In-Context Learning May Not Elicit Trustworthy Reasoning: A-Not-B Errors in Pretrained Language Models
This reveals a critical limitation in LLMs' reasoning reliability for AI safety and cognitive modeling, though it is incremental as it builds on known infant psychology benchmarks.
The paper tackles the problem of assessing inhibitory control in large language models (LLMs) by testing them on A-Not-B error scenarios, finding that models like Llama3-8b show an 83.3% drop in performance when context changes trivially, indicating infant-level cognitive abilities.
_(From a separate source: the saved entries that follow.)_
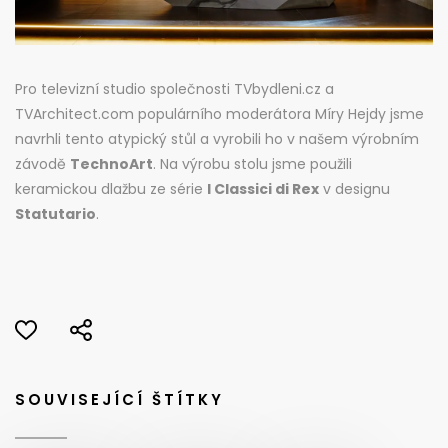
Pro televizní studio společnosti TVbydleni.cz a
TVArchitect.com populárního moderátora Míry Hejdy jsme
navrhli tento atypický stůl a vyrobili ho v našem výrobním
závodě
TechnoArt
. Na výrobu stolu jsme použili
keramickou dlažbu ze série
I Classici di Rex
v designu
Statutario
.
SOUVISEJÍCÍ ŠTÍTKY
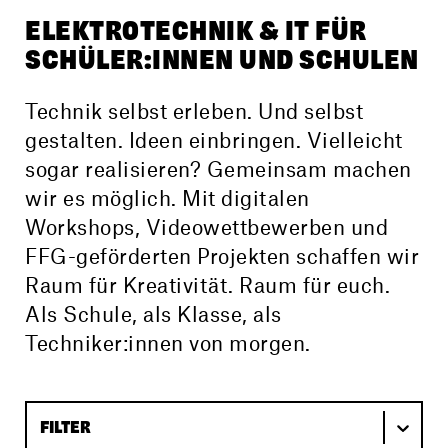
ELEKTROTECHNIK & IT FÜR
SCHÜLER:INNEN UND SCHULEN
Technik selbst erleben. Und selbst
gestalten. Ideen einbringen. Vielleicht
sogar realisieren? Gemeinsam machen
wir es möglich. Mit digitalen
Workshops, Video­wett­bewerben und
FFG-geförderten Projekten schaffen wir
Raum für Kreativität. Raum für euch.
Als Schule, als Klasse, als
Techniker:innen von morgen.
Projekt Kategorien Dropdown
Select content
SELECT CONTENT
Recent advancements in artificial intelligence have led to the creation of highly capable large language models (LLMs) that can perform tasks in a human-like manner. However, LLMs exhibit only infant-level cognitive abilities in certain areas. One such area is the A-Not-B error, a phenomenon seen in infants where they repeat a previously rewarded behavior despite well-observed changed conditions. This highlights their lack of inhibitory control -- the ability to stop a habitual or impulsive response. In our work, we design a text-based multi-choice QA scenario similar to the A-Not-B experimental settings to systematically test the inhibitory control abilities of LLMs. We found that state-of-the-art LLMs (like Llama3-8b) perform consistently well with in-context learning (ICL) but make errors and show a significant drop of as many as 83.3% in reasoning tasks when the context changes trivially. This suggests that LLMs only have inhibitory control abilities on par with human infants in this regard, often failing to suppress the previously established response pattern during ICL.